There’s also kind of a business imperative here. Gay tourism is
worth 60 billion dollars in the U.S., so there’s some good business
networking that can occur. But aside from that, it’s just a
wonderful opportunity to demonstrate those Canadian values of tolerance and
diversity and what creates such strength in our culture here.”
☞
Our good neighbors to the North. What must they think of the new Governor of
Virginia, who last month specifically rescinded his predecessor’s
anti-discrimination order? It’s now okay again in Virginia to fire a
government employee – however good his or her job performance, however
long he or she has been on the job – simply because of his or her sexual
orientation. And they use, as their slogan, Virginia Is For Lovers? I prefer this
slogan: Boycott Virginia.
And
while I have your attention . . .
SOME
GOOD NEWS OUT OF CPAC (NO – SERIOUSLY!)
True conservatives favor government that doesn’t
intrude on the rights and freedom of the individual. (Barry Goldwater famously
only cared whether a soldier shot straight, not whether he was
straight.) Here a
young conservative makes that point in two-minutes at CPAC. (Most of the
booing comes from one guy near a microphone.) There follow two minutes by a
“natural law” advocate. (Most of the booing comes from . . .
everybody.)
And
if I still have your attention . . .
“GLARRIAGE”
Roberto: “I believe strongly in equal rights
for all. I do not like the use of the word marriage as it relates to a
same-sex wedding. The word marriage means the state of being united to a
person of the opposite sex in a consensual and contractual relationship
recognized by law. Couldn’t we have the same exact thing for people
of the same sex but just use another word to describe it?”
☞
Yes! Just pass a Constitutional Amendment requiring that – for the
purposes of the tens of thousands of federal, state, and local laws and
hundreds of millions of private contracts that refer to “marriage”
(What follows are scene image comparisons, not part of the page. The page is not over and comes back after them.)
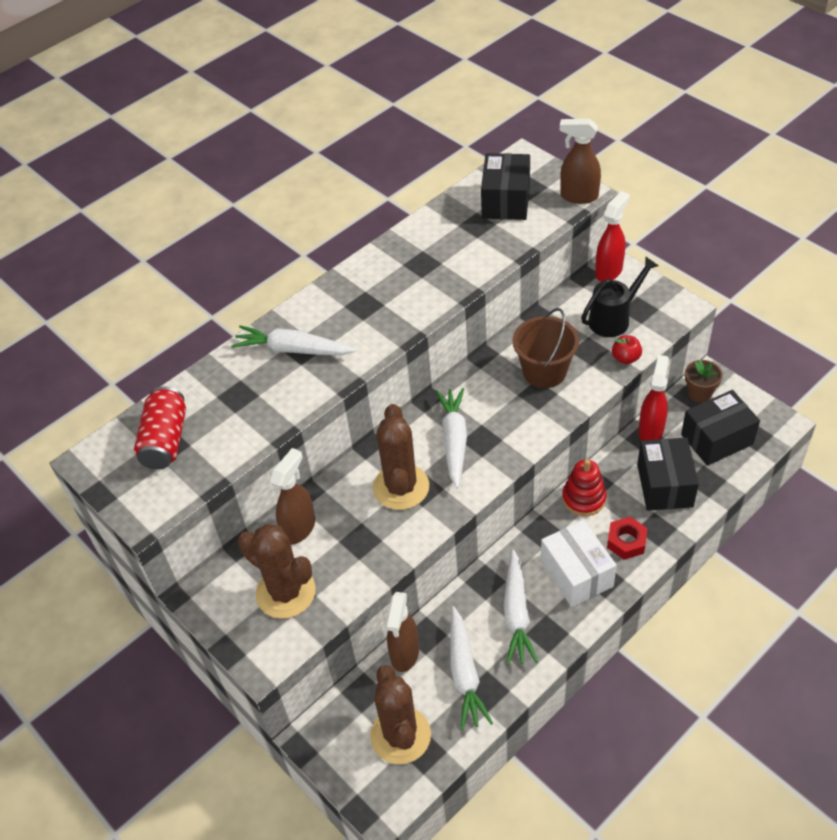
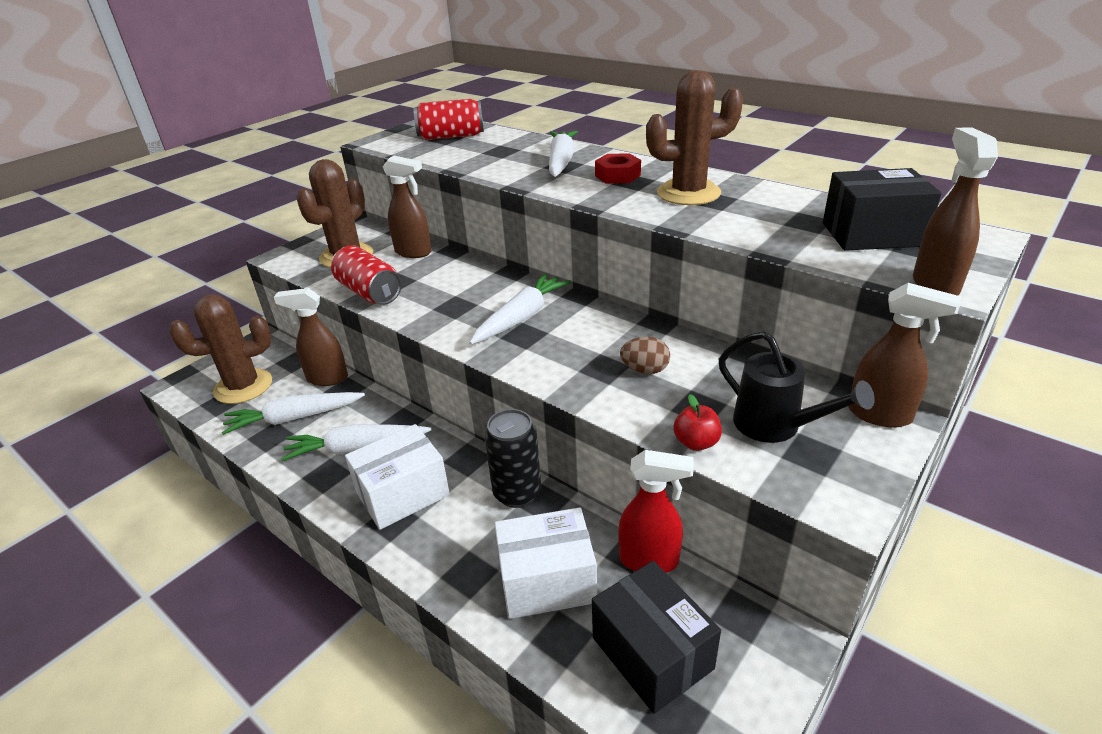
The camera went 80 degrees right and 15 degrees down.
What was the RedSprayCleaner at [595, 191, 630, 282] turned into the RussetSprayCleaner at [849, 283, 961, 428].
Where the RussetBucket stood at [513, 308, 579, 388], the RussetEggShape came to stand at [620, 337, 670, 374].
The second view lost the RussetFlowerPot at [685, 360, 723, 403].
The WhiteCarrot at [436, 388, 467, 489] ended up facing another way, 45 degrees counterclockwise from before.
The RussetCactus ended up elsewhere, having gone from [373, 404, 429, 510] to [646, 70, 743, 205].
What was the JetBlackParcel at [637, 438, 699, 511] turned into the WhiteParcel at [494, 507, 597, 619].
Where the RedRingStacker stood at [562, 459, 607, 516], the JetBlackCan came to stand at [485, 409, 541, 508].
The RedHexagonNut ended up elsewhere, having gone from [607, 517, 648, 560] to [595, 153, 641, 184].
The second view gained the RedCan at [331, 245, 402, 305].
– the word you choose will be deemed equivalent.
But
Constitutional Amendments are hard to pass. (The last one, in 1992, though
completely trivial,
took 202 years.)
Also,
“separate but equal” is un-American – in contrast to
“the separation of church and state,” which many consider bedrock
American.
So I
prefer this solution: Let’s set in stone that the government will NEVER
tell a religious institution whom it must or may not marry. But that government
will also never discriminate in issuing civil marriage licenses (or
driver’s licenses, hunting licenses, liquor licenses) based on race,
religion, disability, fertility, sexual orientation, intent to have children,
inability to have children, prior divorce, prior multiple divorce,
near-certain incompatibility, or pretty much anything else.
If
there is an age requirement, it should apply to everyone, equally. If a
sobriety test is required – likewise.
The
good news: more and more people are deciding, What’s it to us if we
allow gays equal rights? Here, indeed, is last Friday’s
Salt Lake Tribune – no less – advocating much the same
approach: “Religion should be kept out of what is essentially a
government-sanctioned legal partnership. And government should not be involved
in religious marriage rites.”
Amen.
GLDD
The
stock dropped as low as $4.36 yesterday on disappointing quarterly earnings. Here’s
the press release. I still like it for the long haul and bought more.